Rate
Rate¶
honestroles.rate computes completeness and quality scores and combines them
into a composite rating.
Modules¶
__init__.py:rate_jobsorchestrator and re-exports.completeness.py: completeness scoring.quality.py: heuristic quality scoring with optional LLM refinement.composite.py: weighted composite rating.
Public API reference¶
rate_jobs(df: pd.DataFrame, *, use_llm: bool = False, model: str = "llama3", ollama_url: str = "http://localhost:11434", plugin_raters: list[str] | None = None, plugin_rater_kwargs: dict[str, dict[str, object]] | None = None) -> pd.DataFrame¶
Runs rate_completeness -> rate_quality -> rate_composite.
Passes use_llm, model, and ollama_url to rate_quality.
If plugin_raters are provided, registered rate plugins are applied after built-in scoring.
rate_completeness(...) -> pd.DataFrame¶
rate_completeness(
df: pd.DataFrame,
*,
required_fields: list[str] | None = None,
output_column: str = "completeness_score",
) -> pd.DataFrame
Computes a 0-1 score based on presence of required fields. Defaults to a curated field set (company, title, location, apply URL, description, salary, skills, benefits).
rate_quality(...) -> pd.DataFrame¶
rate_quality(
df: pd.DataFrame,
*,
column: str = DESCRIPTION_TEXT,
output_column: str = "quality_score",
use_llm: bool = False,
model: str = "llama3",
ollama_url: str = "http://localhost:11434",
) -> pd.DataFrame
Heuristic quality score: length-based plus a small bullet-list bonus.
If use_llm=True, adds quality_score_llm and quality_reason_llm.

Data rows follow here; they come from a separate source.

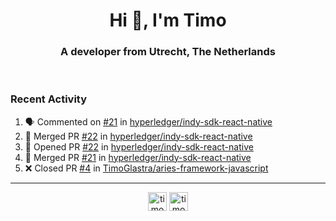 <h1 align="center">Hi 👋, I'm Timo</h1>
<h3 align="center">A developer from Utrecht, The Netherlands</h3>
<br/>
<!-- https://github.com/rahuldkjain/github-profile-readme-generator --!>

<!--  <p align="left"><img src="https://github-readme-stats.vercel.app/api?username=timoglastra&show_icons=true&count_private=true&" alt="timoglastra" /></p> --!>

<!--
Github language stats
<p align="left"><img src="https://github-readme-stats.vercel.app/api/top-langs/?username=timoglastra&layout=compact" alt="timoglastra" /><p>
-->

<!-- Codestats language stats -->
<!-- <p align="left"><img src="https://codestats-readme.vercel.app/api/top-langs/?username=timoglastra&layout=compact&language_count=12" alt="timoglastra" /><p>    --!>
  
<h3>Recent Activity</h3>

<!--START_SECTION:activity-->
1. 🗣 Commented on [#21](https://github.com/hyperledger/indy-sdk-react-native/issues/21) in [hyperledger/indy-sdk-react-native](https://github.com/hyperledger/indy-sdk-react-native)
2. 🎉 Merged PR [#22](https://github.com/hyperledger/indy-sdk-react-native/pull/22) in [hyperledger/indy-sdk-react-native](https://github.com/hyperledger/indy-sdk-react-native)
3. 💪 Opened PR [#22](https://github.com/hyperledger/indy-sdk-react-native/pull/22) in [hyperledger/indy-sdk-react-native](https://github.com/hyperledger/indy-sdk-react-native)
4. 🎉 Merged PR [#21](https://github.com/hyperledger/indy-sdk-react-native/pull/21) in [hyperledger/indy-sdk-react-native](https://github.com/hyperledger/indy-sdk-react-native)
5. ❌ Closed PR [#4](https://github.com/TimoGlastra/aries-framework-javascript/pull/4) in [TimoGlastra/aries-framework-javascript](https://github.com/TimoGlastra/aries-framework-javascript)
<!--END_SECTION:activity-->

---

<p align="center">
<a href="https://twitter.com/timoglastra" target="blank"><img align="center" src="https://cdn.jsdelivr.net/npm/simple-icons@3.0.1/icons/twitter.svg" alt="timoglastra" height="30" width="30" /></a>
<a href="https://linkedin.com/in/timoglastra" target="blank"><img align="center" src="https://cdn.jsdelivr.net/npm/simple-icons@3.0.1/icons/linkedin.svg" alt="timoglastra" height="30" width="30" /></a>
</p>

rate_composite(...) -> pd.DataFrame¶
rate_composite(
df: pd.DataFrame,
*,
completeness_column: str = "completeness_score",
quality_column: str = "quality_score",
output_column: str = "rating",
weights: dict[str, float] | None = None,
) -> pd.DataFrame
Combines scores using weights (default 0.5 / 0.5). Missing score columns are ignored.
Usage examples¶
import honestroles as hr
df = hr.read_parquet("jobs_current.parquet")
df = hr.clean_jobs(df)
df = hr.rate_jobs(df, use_llm=False)
from honestroles.rate import rate_completeness, rate_quality, rate_composite
df = rate_completeness(df)
df = rate_quality(df, use_llm=True, model="llama3", ollama_url="http://localhost:11434")
df = rate_composite(df, weights={"completeness_score": 0.3, "quality_score": 0.7})
Design notes¶
- Completeness and quality scores are normalized to the 0-1 range.
rate_qualityuses a heuristic by default to avoid LLM dependencies in tests.